The song was submitted for the Song of the Year and Best Rap Song awards. The trophies for these categories are awarded to songwriters, not performers — speaking with the Times, Recording Academy CEO Harvey Mason Jr. said “Heart on My Sleeve” is “absolutely eligible because it was written by a human.”

Mason Jr.’s statement does not contradict the letter of previous remarks he’s made on the topic. In an interview with Variety published this summer, he said the Grammys would not recognize music generated entirely using an A.I.-assisted program, saying “We’re not going to be giving a nomination or an award to an AI computer or someone who just prompted AI.”

However, songs created by real people using AI-assisted tools are eligible. “[M]aterial using AI can be submitted, but the human portion of the composition, or the performance, is the only portion that can be awarded or considered for a Grammy Award.” Because Ghostwriter’s song relies on voice models of Drake and the Weeknd, it can be considered under songwriting categories, but not performance ones.

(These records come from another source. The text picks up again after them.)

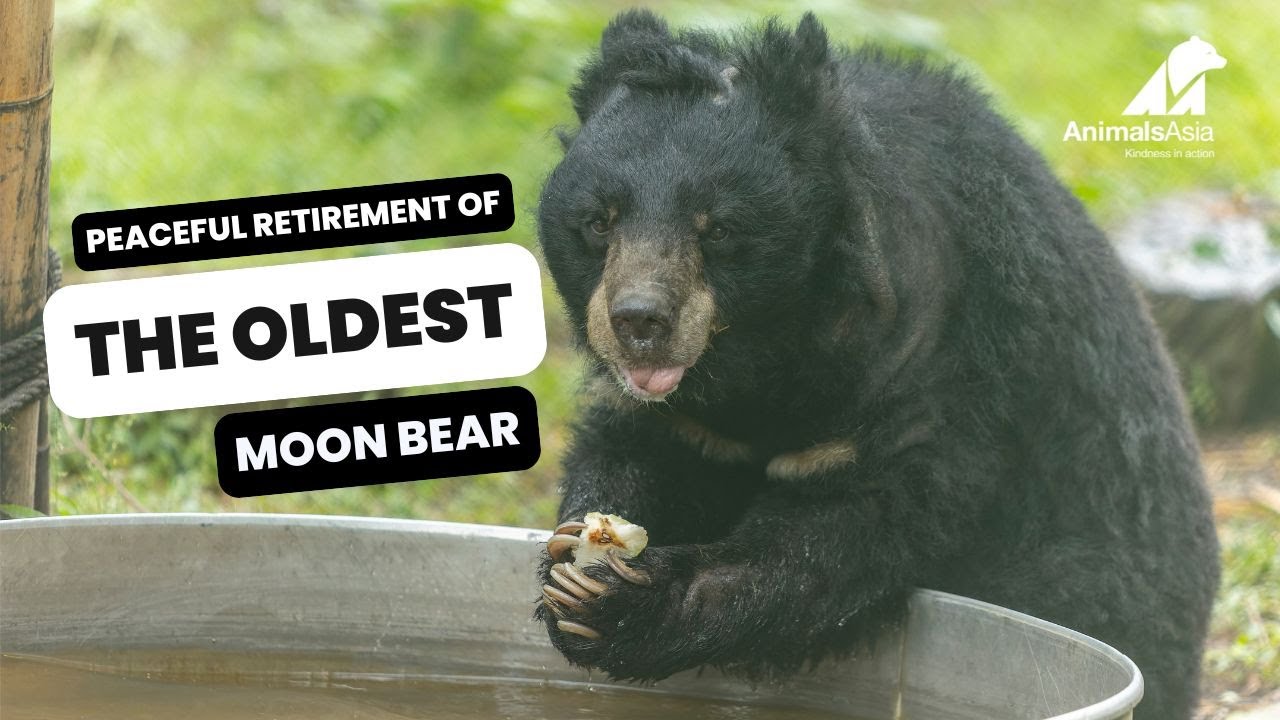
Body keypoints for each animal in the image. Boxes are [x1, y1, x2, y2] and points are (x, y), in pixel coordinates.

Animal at [534, 11, 1220, 720]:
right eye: (598, 222)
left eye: (718, 228)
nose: (640, 322)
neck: (767, 362)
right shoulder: (690, 421)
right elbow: (639, 452)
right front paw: (574, 562)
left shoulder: (924, 358)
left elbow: (842, 528)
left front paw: (620, 602)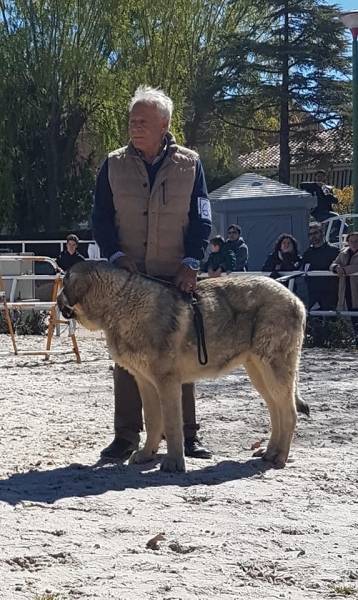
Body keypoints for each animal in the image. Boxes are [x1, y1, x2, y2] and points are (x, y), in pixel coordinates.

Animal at [58, 262, 308, 474]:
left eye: (64, 282)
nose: (58, 300)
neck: (121, 302)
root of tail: (297, 300)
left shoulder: (166, 381)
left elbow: (170, 423)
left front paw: (174, 462)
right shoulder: (145, 381)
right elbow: (152, 420)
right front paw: (146, 454)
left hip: (273, 369)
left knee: (289, 413)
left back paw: (279, 457)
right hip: (258, 372)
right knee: (276, 411)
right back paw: (269, 451)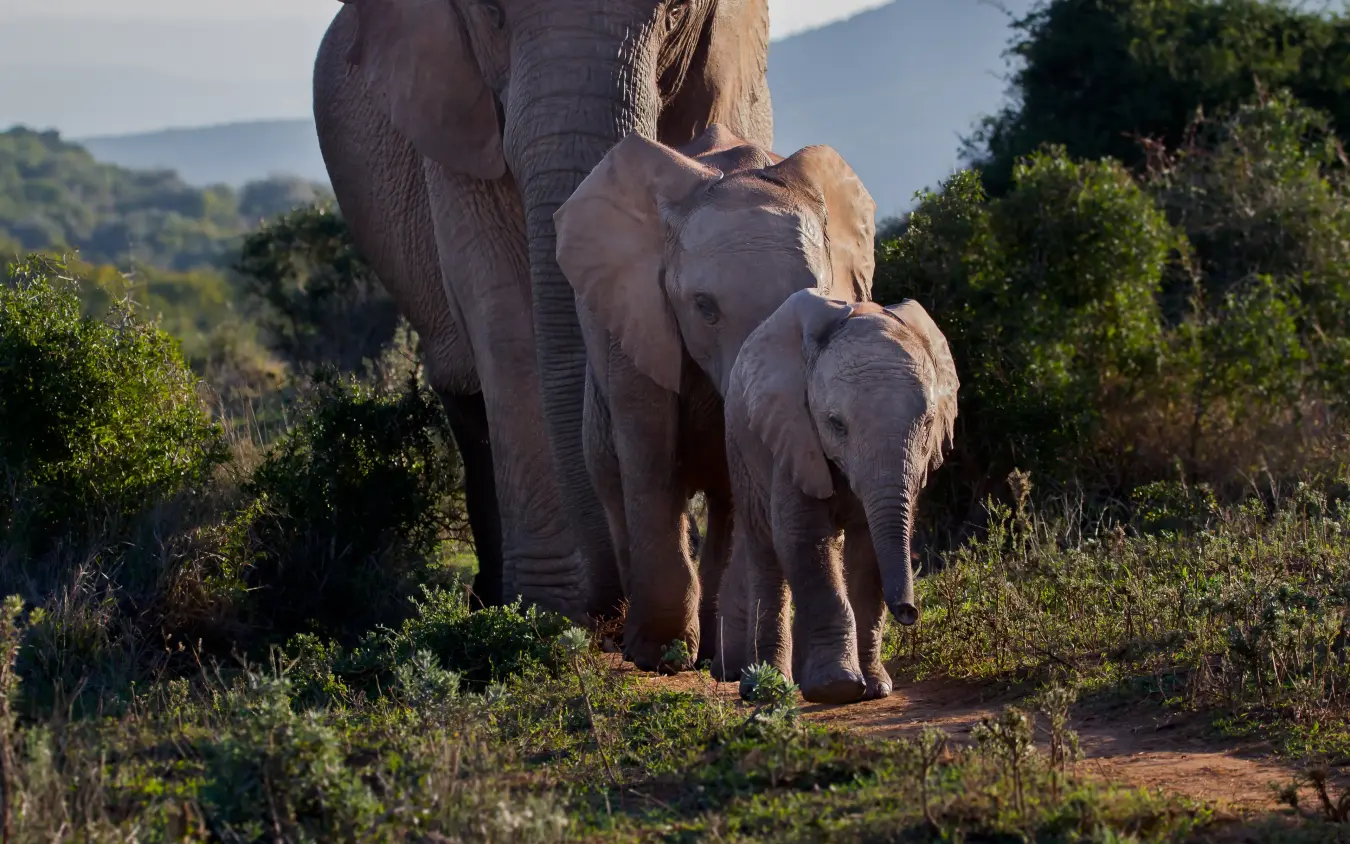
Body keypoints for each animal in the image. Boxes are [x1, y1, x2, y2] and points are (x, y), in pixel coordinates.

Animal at [311, 0, 774, 623]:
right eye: (491, 12)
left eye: (675, 11)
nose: (613, 606)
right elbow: (505, 318)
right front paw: (543, 613)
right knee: (467, 399)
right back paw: (491, 601)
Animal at [552, 125, 875, 671]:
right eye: (703, 307)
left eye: (812, 298)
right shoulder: (639, 314)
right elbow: (649, 454)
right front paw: (658, 655)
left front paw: (736, 662)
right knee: (611, 474)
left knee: (725, 499)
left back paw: (713, 656)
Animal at [722, 290, 959, 704]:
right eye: (836, 424)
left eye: (929, 423)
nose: (909, 612)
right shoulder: (793, 432)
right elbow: (802, 539)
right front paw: (837, 688)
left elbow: (867, 556)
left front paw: (875, 689)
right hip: (740, 445)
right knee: (766, 553)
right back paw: (766, 689)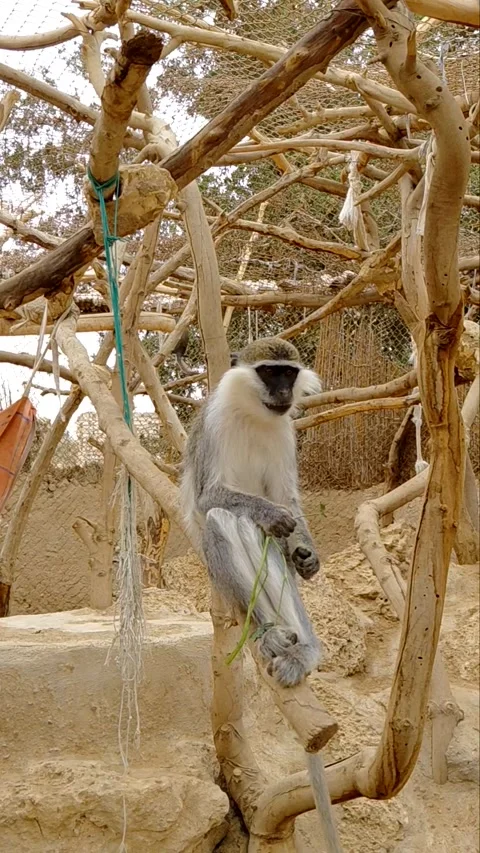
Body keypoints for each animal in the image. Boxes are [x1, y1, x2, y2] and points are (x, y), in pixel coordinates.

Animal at [180, 336, 343, 853]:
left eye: (288, 373)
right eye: (269, 372)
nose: (284, 392)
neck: (253, 412)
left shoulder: (285, 434)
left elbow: (290, 504)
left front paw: (308, 556)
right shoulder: (212, 426)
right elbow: (213, 499)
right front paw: (269, 514)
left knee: (274, 553)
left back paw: (304, 648)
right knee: (228, 519)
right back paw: (267, 631)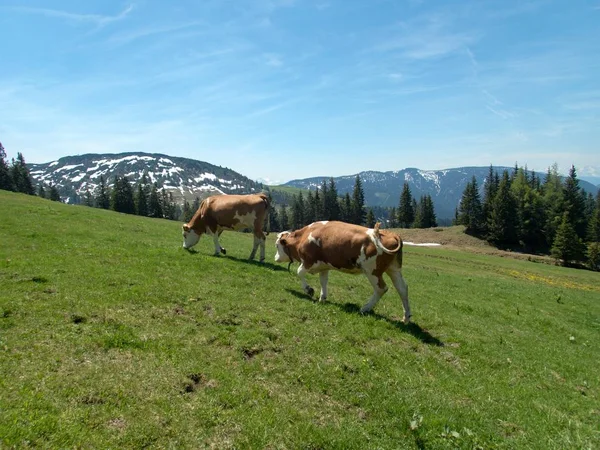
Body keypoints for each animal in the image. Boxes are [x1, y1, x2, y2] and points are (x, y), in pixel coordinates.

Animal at [274, 221, 410, 320]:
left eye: (276, 245)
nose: (275, 258)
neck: (305, 235)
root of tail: (391, 234)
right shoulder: (324, 266)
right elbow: (323, 281)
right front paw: (322, 298)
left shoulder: (308, 261)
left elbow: (299, 272)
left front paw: (309, 290)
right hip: (393, 269)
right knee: (402, 289)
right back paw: (406, 317)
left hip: (372, 271)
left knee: (381, 289)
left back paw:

There is a potential roadblock to the eligibility of “Heart on My Sleeve”: the “general distribution” requirement of the Grammys. “Heart on My Sleeve” was never legally sold and only briefly appeared on streaming platforms before it was pulled; to receive a Grammy nomination, songs must have had a “broad release… available nationwide via brick-and-mortar stores, third-party online retailers and/or streaming services,” according to Recording Academy guidelines.

The Times reports that Ghostwriter’s team “is aware” of the requirement and that the Academy is still evaluating the song’s eligibility based on this factor.

Mason Jr. told the Times that it was important to “grapple with” the implications of Ghostwriter’s music. “When you start seeing A.I. involved in something so creative and so cool, relevant and of-the-moment, it immediately starts you thinking, ‘OK, where is this going? How is this going to affect creativity? What’s the business implication for monetization?’”

The FADER has reached out to representatives for Drake and the Weeknd for their reactions.